BRIEF: Beneath this instruction is a block of data; output from it exactly the lines that run from the one containing "left front paw: (528, 870)" through the one containing "nose: (747, 396)", inclusive.

DATA SUPPLIED:
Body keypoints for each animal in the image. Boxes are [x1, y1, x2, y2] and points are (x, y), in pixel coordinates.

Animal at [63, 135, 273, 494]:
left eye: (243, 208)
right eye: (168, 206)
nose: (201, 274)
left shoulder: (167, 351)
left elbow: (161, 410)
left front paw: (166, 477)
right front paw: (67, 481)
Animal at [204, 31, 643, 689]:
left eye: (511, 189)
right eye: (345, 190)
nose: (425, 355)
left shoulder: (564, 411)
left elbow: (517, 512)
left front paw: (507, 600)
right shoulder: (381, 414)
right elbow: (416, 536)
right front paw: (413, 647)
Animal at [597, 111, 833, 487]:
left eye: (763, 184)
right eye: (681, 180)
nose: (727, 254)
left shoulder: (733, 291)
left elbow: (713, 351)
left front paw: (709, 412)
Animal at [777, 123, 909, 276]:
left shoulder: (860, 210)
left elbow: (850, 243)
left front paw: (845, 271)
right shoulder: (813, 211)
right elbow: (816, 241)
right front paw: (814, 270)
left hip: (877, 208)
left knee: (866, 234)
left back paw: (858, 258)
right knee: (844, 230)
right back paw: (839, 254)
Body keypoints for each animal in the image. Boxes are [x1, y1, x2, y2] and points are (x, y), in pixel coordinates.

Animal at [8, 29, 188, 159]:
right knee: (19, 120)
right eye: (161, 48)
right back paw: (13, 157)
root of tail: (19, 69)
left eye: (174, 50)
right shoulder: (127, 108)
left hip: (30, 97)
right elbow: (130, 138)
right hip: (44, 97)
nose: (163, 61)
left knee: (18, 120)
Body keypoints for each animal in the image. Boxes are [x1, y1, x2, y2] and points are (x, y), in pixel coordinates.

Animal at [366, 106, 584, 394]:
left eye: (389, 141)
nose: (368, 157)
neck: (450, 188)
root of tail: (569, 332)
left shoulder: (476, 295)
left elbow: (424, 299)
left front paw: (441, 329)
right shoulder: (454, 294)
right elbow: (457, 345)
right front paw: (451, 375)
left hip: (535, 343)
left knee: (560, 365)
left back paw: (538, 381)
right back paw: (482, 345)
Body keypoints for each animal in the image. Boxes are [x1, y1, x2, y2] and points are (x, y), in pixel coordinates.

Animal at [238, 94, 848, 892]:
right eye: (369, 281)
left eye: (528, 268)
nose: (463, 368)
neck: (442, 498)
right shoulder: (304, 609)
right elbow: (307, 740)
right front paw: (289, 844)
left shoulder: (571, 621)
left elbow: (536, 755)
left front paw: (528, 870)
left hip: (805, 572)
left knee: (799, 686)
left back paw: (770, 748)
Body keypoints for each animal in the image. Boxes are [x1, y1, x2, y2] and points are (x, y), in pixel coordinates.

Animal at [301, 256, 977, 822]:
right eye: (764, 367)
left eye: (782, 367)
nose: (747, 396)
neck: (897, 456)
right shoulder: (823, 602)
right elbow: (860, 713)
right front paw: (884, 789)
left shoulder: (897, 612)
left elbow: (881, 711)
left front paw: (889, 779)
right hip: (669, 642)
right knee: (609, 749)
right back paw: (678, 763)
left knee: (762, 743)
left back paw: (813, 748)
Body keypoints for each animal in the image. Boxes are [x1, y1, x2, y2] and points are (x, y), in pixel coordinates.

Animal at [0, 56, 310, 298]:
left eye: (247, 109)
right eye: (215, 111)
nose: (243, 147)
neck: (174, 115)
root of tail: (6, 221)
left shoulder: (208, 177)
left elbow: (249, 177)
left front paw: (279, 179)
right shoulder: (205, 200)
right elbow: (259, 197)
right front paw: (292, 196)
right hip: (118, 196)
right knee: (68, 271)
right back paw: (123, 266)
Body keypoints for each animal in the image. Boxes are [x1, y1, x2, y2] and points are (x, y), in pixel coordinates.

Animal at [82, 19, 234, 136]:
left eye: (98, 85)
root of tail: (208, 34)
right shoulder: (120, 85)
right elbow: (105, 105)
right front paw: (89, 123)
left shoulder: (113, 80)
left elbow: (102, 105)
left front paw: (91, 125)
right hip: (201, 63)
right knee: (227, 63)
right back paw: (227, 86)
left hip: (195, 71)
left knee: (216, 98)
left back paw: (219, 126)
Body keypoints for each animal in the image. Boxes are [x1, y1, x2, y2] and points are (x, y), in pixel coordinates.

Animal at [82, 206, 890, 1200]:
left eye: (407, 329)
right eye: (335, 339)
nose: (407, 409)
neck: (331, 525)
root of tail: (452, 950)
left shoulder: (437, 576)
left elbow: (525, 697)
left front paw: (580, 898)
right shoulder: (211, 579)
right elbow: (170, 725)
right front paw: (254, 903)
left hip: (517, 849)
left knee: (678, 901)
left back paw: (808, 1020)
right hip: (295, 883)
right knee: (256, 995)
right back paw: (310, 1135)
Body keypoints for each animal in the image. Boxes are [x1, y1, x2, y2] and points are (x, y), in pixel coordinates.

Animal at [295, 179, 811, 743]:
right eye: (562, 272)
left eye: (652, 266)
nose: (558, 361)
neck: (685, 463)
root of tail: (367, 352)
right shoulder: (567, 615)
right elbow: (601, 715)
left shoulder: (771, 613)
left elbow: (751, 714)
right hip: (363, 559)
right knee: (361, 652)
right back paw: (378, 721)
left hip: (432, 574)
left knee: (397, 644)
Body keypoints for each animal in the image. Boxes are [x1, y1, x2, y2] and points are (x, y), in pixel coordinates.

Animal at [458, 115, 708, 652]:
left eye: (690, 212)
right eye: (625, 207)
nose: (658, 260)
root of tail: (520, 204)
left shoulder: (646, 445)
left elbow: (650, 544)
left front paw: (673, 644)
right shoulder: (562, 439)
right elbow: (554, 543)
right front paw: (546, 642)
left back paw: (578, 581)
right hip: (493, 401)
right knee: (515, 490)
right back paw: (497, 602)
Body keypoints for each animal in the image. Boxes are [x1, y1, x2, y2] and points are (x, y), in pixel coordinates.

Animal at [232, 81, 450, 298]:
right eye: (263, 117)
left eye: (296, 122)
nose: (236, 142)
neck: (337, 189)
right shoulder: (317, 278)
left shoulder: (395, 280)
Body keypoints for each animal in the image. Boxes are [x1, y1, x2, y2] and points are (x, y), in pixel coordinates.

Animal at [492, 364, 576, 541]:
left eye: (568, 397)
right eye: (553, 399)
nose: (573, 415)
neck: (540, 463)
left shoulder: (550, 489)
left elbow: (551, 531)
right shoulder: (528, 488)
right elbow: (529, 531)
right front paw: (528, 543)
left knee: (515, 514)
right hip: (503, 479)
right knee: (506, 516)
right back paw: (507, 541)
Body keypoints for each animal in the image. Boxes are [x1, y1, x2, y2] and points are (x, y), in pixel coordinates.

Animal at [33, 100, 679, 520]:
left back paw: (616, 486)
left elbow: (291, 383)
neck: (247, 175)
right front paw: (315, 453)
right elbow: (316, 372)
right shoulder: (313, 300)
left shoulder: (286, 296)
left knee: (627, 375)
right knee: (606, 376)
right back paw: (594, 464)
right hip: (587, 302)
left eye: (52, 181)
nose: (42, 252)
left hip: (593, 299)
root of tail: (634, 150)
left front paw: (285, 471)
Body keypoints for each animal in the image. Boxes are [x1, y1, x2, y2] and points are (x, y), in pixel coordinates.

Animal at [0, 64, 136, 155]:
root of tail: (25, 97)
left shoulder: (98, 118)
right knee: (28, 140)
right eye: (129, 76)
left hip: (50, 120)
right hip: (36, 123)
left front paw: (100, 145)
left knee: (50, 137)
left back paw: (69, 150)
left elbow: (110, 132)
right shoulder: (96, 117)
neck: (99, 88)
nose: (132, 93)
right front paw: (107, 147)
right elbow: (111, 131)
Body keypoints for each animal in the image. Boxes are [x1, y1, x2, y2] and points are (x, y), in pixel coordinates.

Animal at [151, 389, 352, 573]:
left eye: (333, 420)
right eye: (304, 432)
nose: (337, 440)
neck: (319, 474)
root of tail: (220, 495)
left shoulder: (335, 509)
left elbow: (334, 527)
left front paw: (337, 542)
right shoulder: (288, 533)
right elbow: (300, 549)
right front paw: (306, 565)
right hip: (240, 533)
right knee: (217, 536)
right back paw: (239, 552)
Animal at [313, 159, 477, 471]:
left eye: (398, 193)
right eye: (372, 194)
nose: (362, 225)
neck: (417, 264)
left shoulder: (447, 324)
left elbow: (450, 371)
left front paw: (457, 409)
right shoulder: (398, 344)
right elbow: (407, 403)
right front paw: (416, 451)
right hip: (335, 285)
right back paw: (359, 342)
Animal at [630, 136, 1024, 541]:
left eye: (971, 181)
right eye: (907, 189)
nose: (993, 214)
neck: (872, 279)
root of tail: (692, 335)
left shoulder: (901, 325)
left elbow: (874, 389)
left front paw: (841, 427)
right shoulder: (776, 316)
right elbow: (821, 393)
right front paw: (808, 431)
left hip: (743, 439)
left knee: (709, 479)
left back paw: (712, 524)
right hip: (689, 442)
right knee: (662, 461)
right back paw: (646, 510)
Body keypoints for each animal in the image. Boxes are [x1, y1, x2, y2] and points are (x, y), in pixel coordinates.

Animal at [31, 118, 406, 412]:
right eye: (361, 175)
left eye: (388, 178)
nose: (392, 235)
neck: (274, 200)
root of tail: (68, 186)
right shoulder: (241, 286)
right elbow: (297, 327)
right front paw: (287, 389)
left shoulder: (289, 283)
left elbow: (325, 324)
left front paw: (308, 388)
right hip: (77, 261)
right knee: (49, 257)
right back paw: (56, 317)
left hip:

TASK SOLUTION:
left front paw: (528, 870)
left hip: (805, 572)
left knee: (799, 686)
left back paw: (770, 748)
Body keypoints for each animal in the image. Boxes are [x1, y1, x2, y2] and points are (x, y), in pixel coordinates.

Animal at [301, 256, 977, 822]:
right eye: (764, 367)
left eye: (782, 367)
nose: (747, 396)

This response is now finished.